In large part, this is the fault of America’s archaic electoral system. The men who wrote the U.S. Constitution in 1787 really did have a pre-modern view of democracy. At the birth of the republic, only property-owning white males could vote, and the highest office they were permitted to choose directly was the House of Representatives. Senators were selected by state legislatures, and the President was to be chosen by a process in which “Each State shall appoint, in such Manner as the Legislature thereof may direct, a Number of Electors, equal to the whole Number of Senators and Representatives to which the State may be entitled in the Congress.”

The original aim of the Electoral College was to put the choice of a President in the hands of a small group of respected citizens. However, these “Electors” could be chosen in any manner a given state saw fit, and by 1832, every state besides South Carolina was appointing its electors via a popular vote. Although the Constitution can be amended, and although proposals to abolish the Electoral College model in favor of a national popular vote have been made, in zero-sum games like competitive politics, change always benefits one side or the other; thus, sufficient momentum to reform the process has never materialized.

Electoral College vote distribution in the 2020 U.S. presidential election
Electoral College vote distribution in the 2020 U.S. presidential election

With a few exceptions, the winner of the popular vote in a given state receives 100% of its Electoral College votes, whether the candidate’s winning margin is 99-1 or 51-49. Think of the process like the Stanley Cup Finals; if the Boston Bruins win the first game 5-0, then the Winnipeg Jets proceed to win each of the next four contests by a score of 1-0, no one disputes that the Jets are the rightful champion, even if they were outscored 5-4 over the course of the series. The nuance when it comes to the election is that big “games” like California are worth 54 points, while smaller ones like Wyoming and North Dakota are worth only 3.

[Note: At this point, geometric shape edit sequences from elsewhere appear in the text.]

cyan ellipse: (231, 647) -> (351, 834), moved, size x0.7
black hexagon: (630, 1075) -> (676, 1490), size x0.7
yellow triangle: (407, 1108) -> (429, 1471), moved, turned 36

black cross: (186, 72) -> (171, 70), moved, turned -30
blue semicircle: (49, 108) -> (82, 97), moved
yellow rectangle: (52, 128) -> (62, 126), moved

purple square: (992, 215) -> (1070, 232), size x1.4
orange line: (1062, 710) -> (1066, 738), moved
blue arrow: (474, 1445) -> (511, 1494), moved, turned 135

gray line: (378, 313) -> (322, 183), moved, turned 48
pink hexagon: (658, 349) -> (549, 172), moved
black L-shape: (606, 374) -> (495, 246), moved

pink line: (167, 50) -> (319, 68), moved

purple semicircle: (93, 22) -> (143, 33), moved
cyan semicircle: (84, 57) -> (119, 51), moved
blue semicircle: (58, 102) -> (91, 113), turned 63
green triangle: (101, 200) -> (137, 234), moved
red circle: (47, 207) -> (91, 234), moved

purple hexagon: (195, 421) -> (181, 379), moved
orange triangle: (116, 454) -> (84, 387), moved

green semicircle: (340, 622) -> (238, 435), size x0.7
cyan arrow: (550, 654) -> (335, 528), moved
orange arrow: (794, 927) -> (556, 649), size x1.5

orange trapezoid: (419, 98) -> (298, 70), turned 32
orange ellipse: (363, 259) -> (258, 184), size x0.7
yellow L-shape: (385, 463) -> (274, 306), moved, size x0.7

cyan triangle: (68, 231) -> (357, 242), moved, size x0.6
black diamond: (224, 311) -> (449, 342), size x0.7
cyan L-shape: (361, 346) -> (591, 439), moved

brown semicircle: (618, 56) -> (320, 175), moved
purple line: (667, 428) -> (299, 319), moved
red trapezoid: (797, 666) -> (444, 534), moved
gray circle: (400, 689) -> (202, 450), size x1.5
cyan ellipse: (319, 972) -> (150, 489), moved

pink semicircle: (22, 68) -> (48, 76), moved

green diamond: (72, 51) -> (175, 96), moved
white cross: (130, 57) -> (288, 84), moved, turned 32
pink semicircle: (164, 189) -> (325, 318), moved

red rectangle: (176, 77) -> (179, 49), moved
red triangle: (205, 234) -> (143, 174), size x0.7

If the U.S. had a directly democratic system, then Trump would have lost the 2016 election

If the U.S. had a directly democratic system, then Trump would have lost the 2016 election by a margin of 48.2%-46.1% and the 2020 election 51.3%-46.8%. Instead, in both cases, while Trump was defeated in large states like California and New York by millions of overall votes, the margin in a few sizable states — Arizona, Georgia, Michigan, Pennsylvania, and Wisconsin — was only a few tens of thousands. In 2024, the scenario is likely to repeat itself, with Biden winning an appreciable plurality of the national popular vote while nervously waiting for election night returns from the same collection of too-close-to-call states.

After five years spent getting to know the two candidates, there are very few “undecided” voters left in America. The two candidates most likely to be on the ballot are viewed almost identically unfavorably, but with one small nuance: if Donald Trump were to suffer some sort of catastrophic health incident between now and election day, his supporters would be genuinely upset; if Joe Biden were to suffer some sort of catastrophic health incident between now and election day, his supports would largely rejoice (as it might give them the opportunity to cast their anti-Trump ballot in favor of a more appealing candidate than the one they currently have). In other words, Trump voters are largely motivated by their love of Trump, while Biden voters are motivated primarily by their antipathy to Trump.

Despite everything that has happened over the past eight years, right around 40% of Americans continue to be pro-Trump, and nothing that might occur over the next seven months is likely to change that. At this point, it does not matter what Donald Trump says about immigration, health care, inflation, taxes, Russia, NATO, or Ukraine. Almost no matter what, somewhere around 70 million of my fellow citizens are going to vote for him this November. The only question is: will enough of the anti-Trump majority turn out in Arizona, Georgia, Pennsylvania, Wisconsin, and my home state of Michigan to stop him?

In 2016, we did not. In 2020, we did. In 2024, we will get what we deserve — one way or the other. I will not stop worrying until the votes are counted in November. Neither will my friends in Ukraine, who stand to lose much more from a Trump victory than I do.